● List of tasks:
1 - Name every article of the law, with its section where one is given, that the passage on LFPIORPI obligations for real estate developers cites.
2 - In the passage on LFPIORPI obligations for real estate developers, retype the text starting with "Specific Obligations before" and going on through "an autonomous infraction.".
3 - Translate this sentence from the passage on LFPIORPI obligations for real estate developers into Spanish: "The law does not distinguish between the developer who sells completed residential units and one who markets fiduciary rights in a management trust or in a condominium structure."

● Selected passage:

LFPIORPI for Real Estate Developers: Practical Obligations
Vulnerable Activities and the Activation Threshold
The Federal Law for the Prevention and Identification of Operations with Resources of Illicit Origin (LFPIORPI, DOF October 17, 2012, last amended DOF June 25, 2024) imposes a specific compliance regime for those involved in real estate transactions. Article 17, section VIII of the law classifies as a vulnerable activity the purchase and sale and transfer of real property rights when the price of the transaction or the value of the commercial appraisal is equal to or greater than 8,025 times the daily value of the Unit of Measurement and Adjustment (UMA). With the UMA in effect in the first quarter of 2026, that threshold exceeds 900,000 Mexican pesos in most residential transactions in the Riviera Maya, which means that practically any developer active in the Cancún-Tulum corridor is, by definition, within the subjective scope of the law.
The law does not distinguish between the developer who sells completed residential units and one who markets fiduciary rights in a management trust or in a condominium structure. What activates the obligation is habitual participation in acts that transfer or establish real property rights over real estate, regardless of the legal vehicle used. Article 17, section VIII in relation to Article 18 establishes that the obligation falls on whoever conducts the activity habitually. The LFPIORPI Regulations (DOF August 16, 2013, last amended DOF January 12, 2024) address the concept of habituality without establishing an express numerical threshold in literal terms; the SAT has applied, by operative administrative criterion, a parameter of three or more transactions of the same nature within a twelve-month period as an indicator of habituality. This interpretation constitutes an administrative application criterion and not positive regulatory text, so its scope may vary depending on the institutional position in effect at the time of an audit.
Specific Obligations before the SAT
The Tax Administration Service is the supervisory authority for vulnerable real estate activities pursuant to Article 15, section I of the LFPIORPI. The developer subject to the law must comply with four blocks of operational obligations:
- Registration in the SAT Portal: Article 23 of the law requires enrollment in the registry of those who conduct vulnerable activities before commencing operations. Non-compliance with this procedure is, in itself, an autonomous infraction.

● Given material:

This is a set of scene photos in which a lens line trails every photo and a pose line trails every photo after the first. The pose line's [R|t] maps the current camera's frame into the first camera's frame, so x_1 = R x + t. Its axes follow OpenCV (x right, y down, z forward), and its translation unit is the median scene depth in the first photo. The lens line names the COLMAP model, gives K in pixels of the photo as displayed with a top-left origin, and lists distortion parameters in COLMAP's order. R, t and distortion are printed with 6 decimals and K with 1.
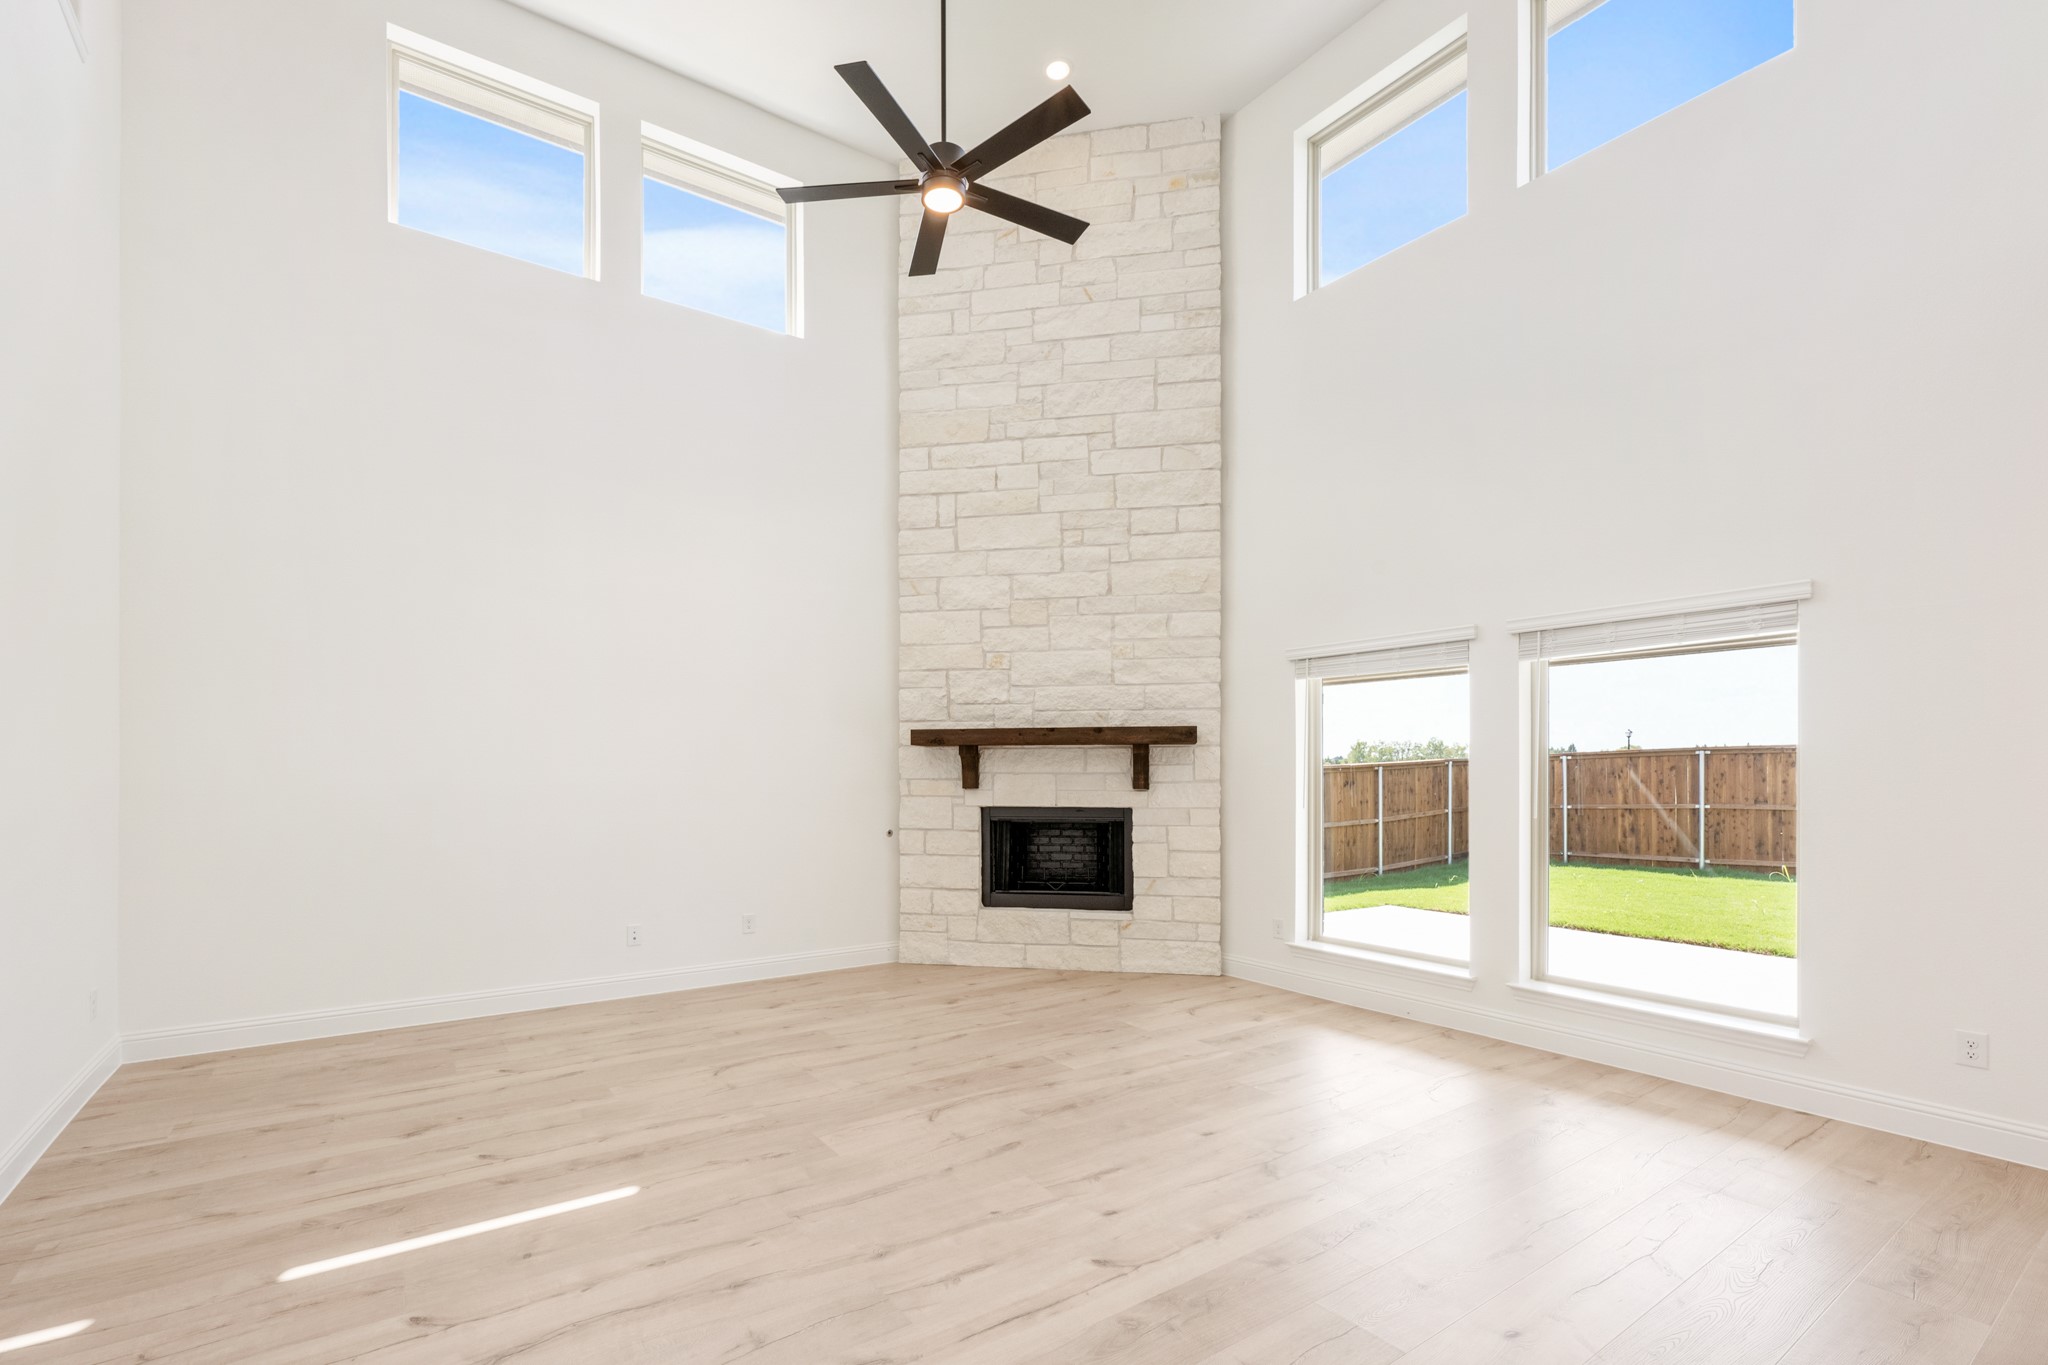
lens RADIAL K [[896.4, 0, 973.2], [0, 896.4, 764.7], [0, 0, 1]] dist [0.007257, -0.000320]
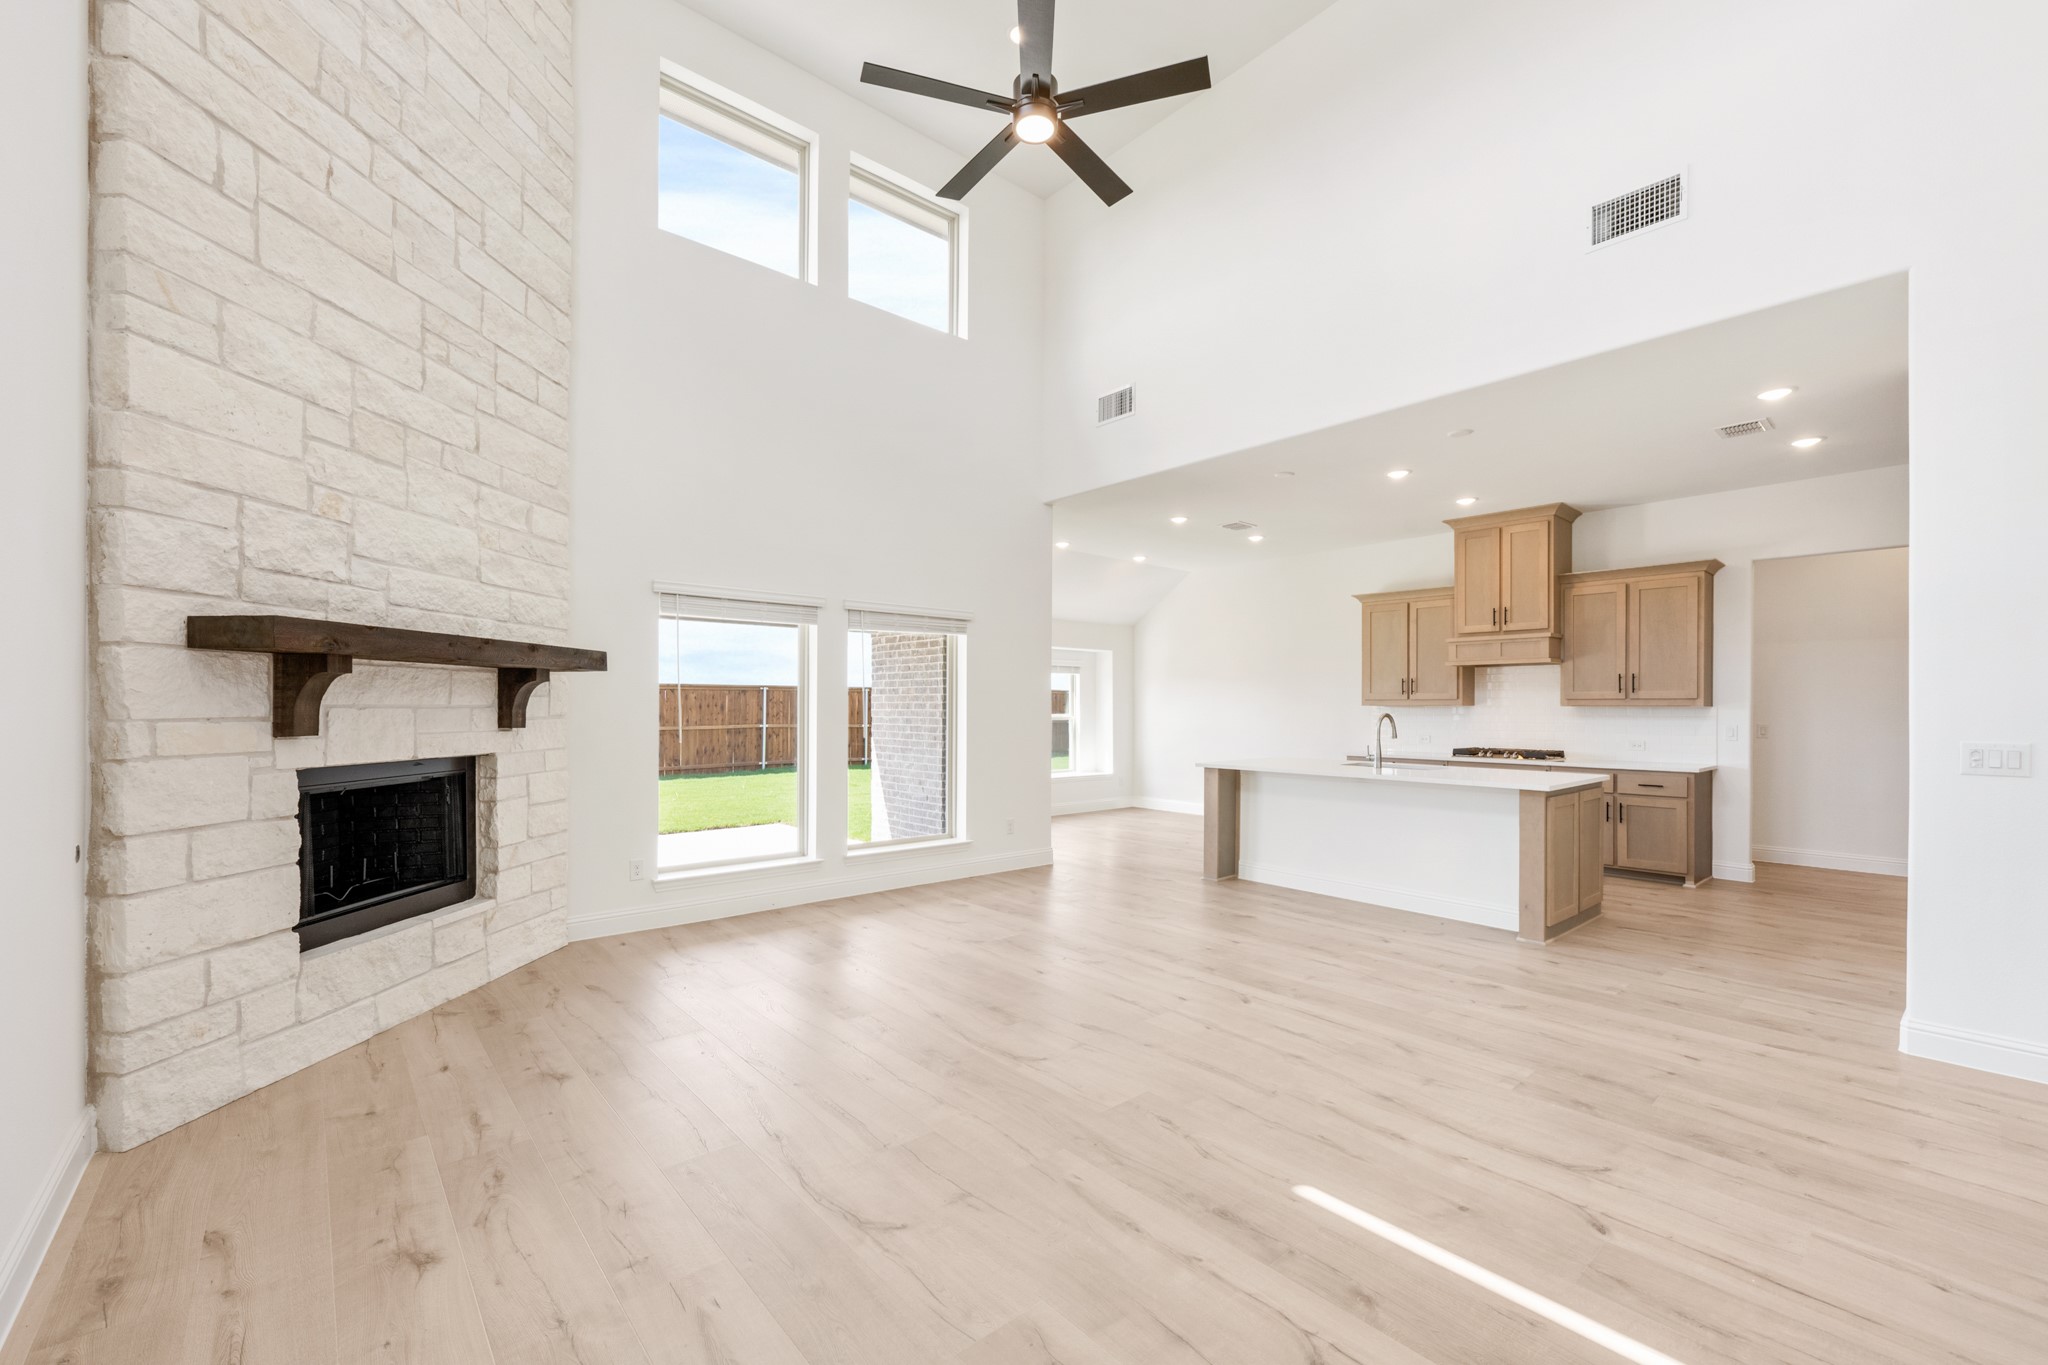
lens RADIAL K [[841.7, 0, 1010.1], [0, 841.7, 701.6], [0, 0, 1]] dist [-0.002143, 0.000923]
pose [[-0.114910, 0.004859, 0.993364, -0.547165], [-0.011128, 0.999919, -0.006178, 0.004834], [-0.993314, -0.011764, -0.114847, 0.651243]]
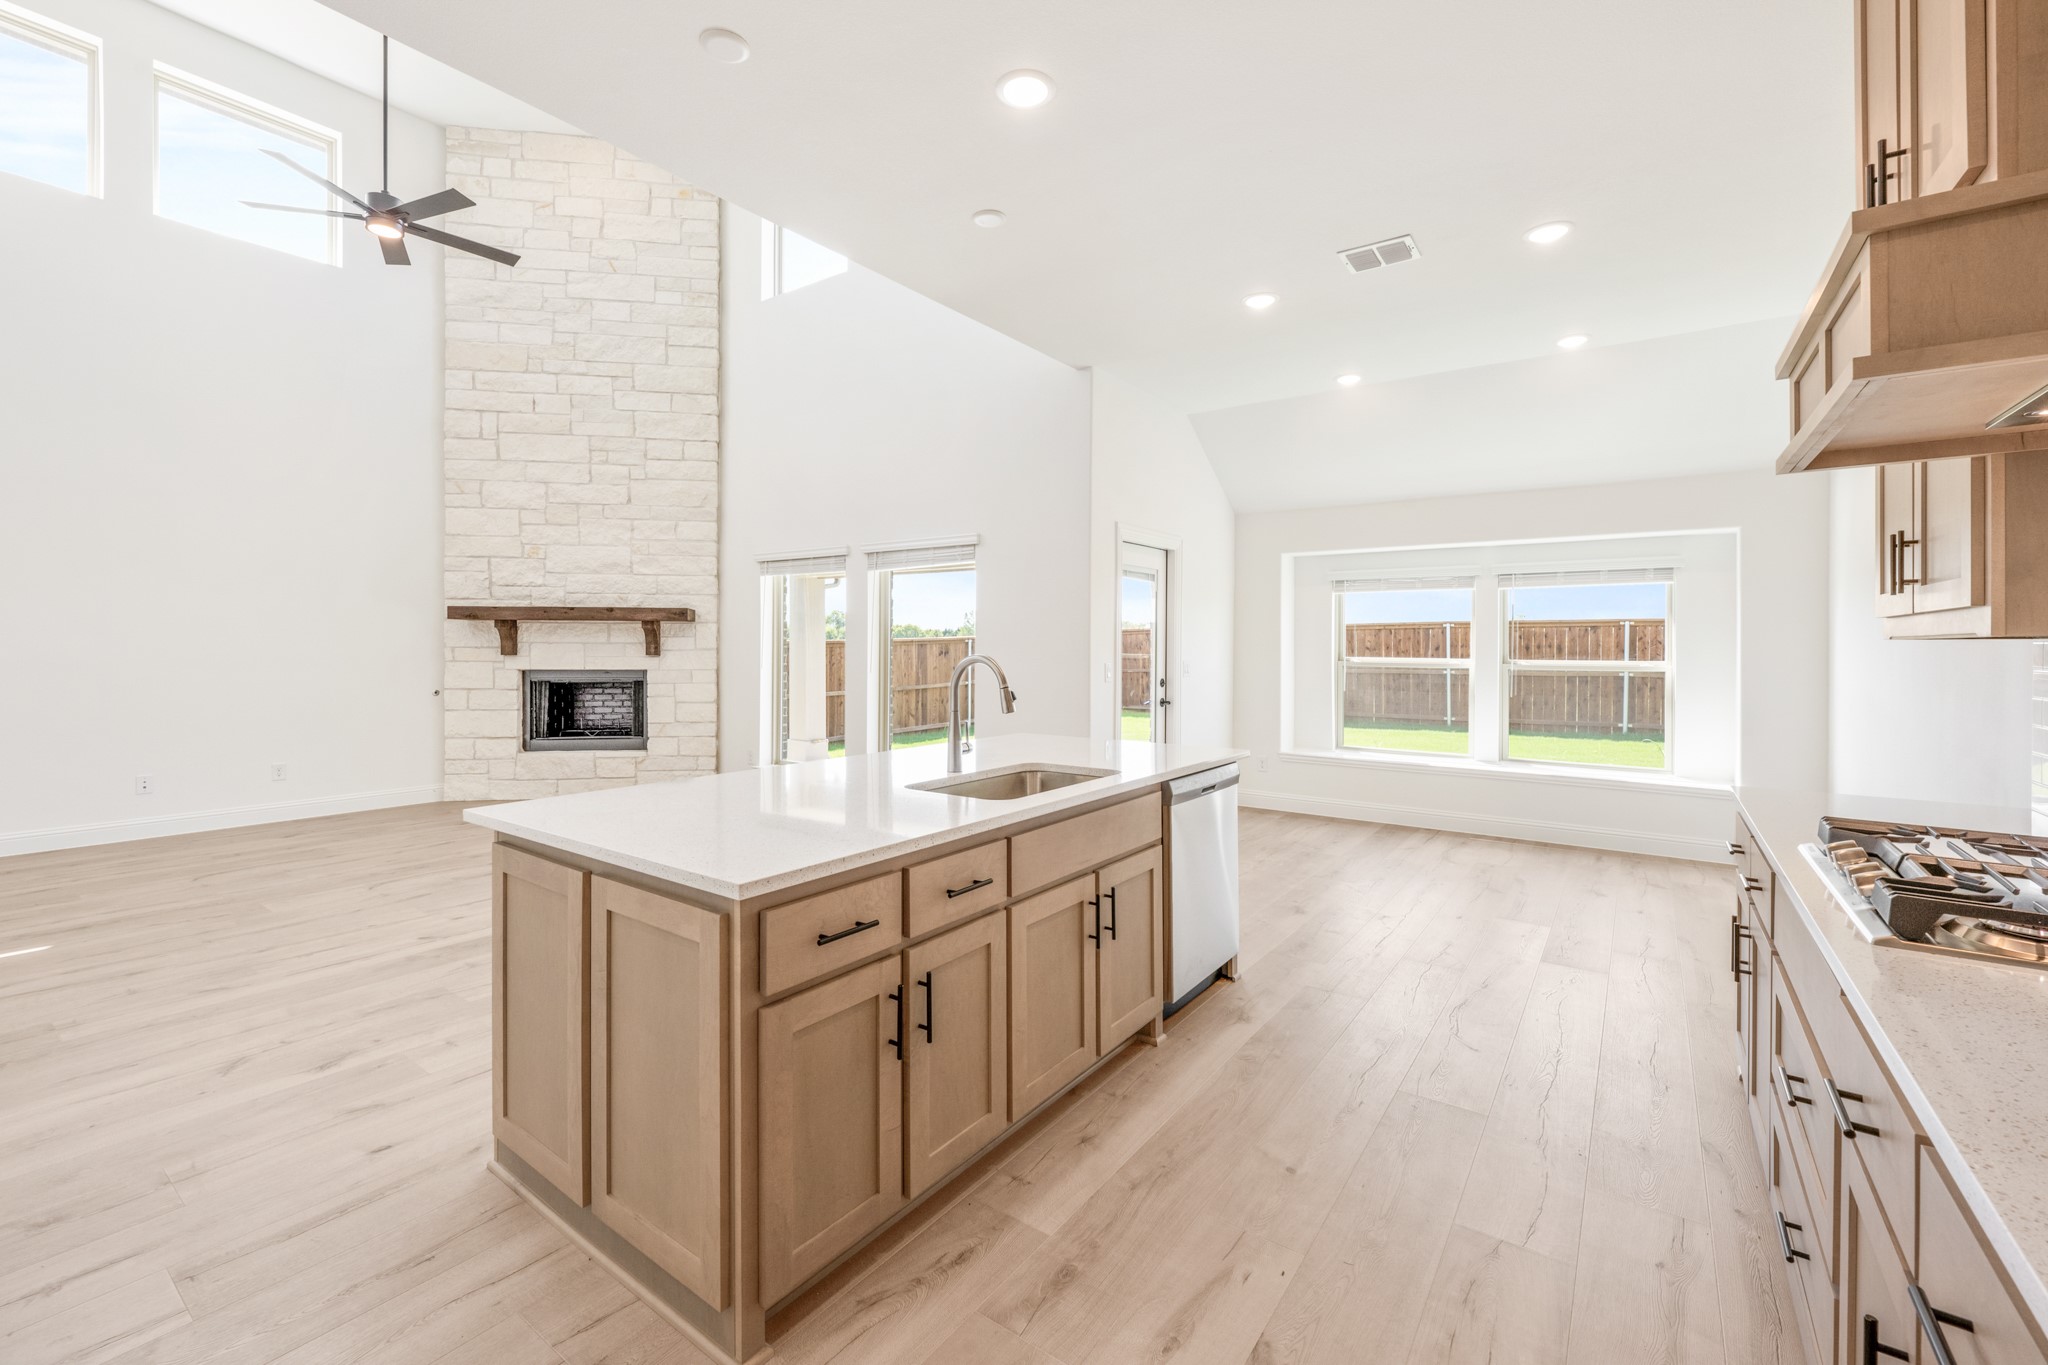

● Replies:
1 -
- Article 17, section VIII
- Article 18
- Article 15, section I
- Article 23

2 -
Specific Obligations before the SAT
The Tax Administration Service is the supervisory authority for vulnerable real estate activities pursuant to Article 15, section I of the LFPIORPI. The developer subject to the law must comply with four blocks of operational obligations:
- Registration in the SAT Portal: Article 23 of the law requires enrollment in the registry of those who conduct vulnerable activities before commencing operations. Non-compliance with this procedure is, in itself, an autonomous infraction.

3 - La ley no distingue entre el desarrollador que vende unidades residenciales terminadas y aquel que comercializa derechos fiduciarios en un fideicomiso de administración o en una estructura de condominio.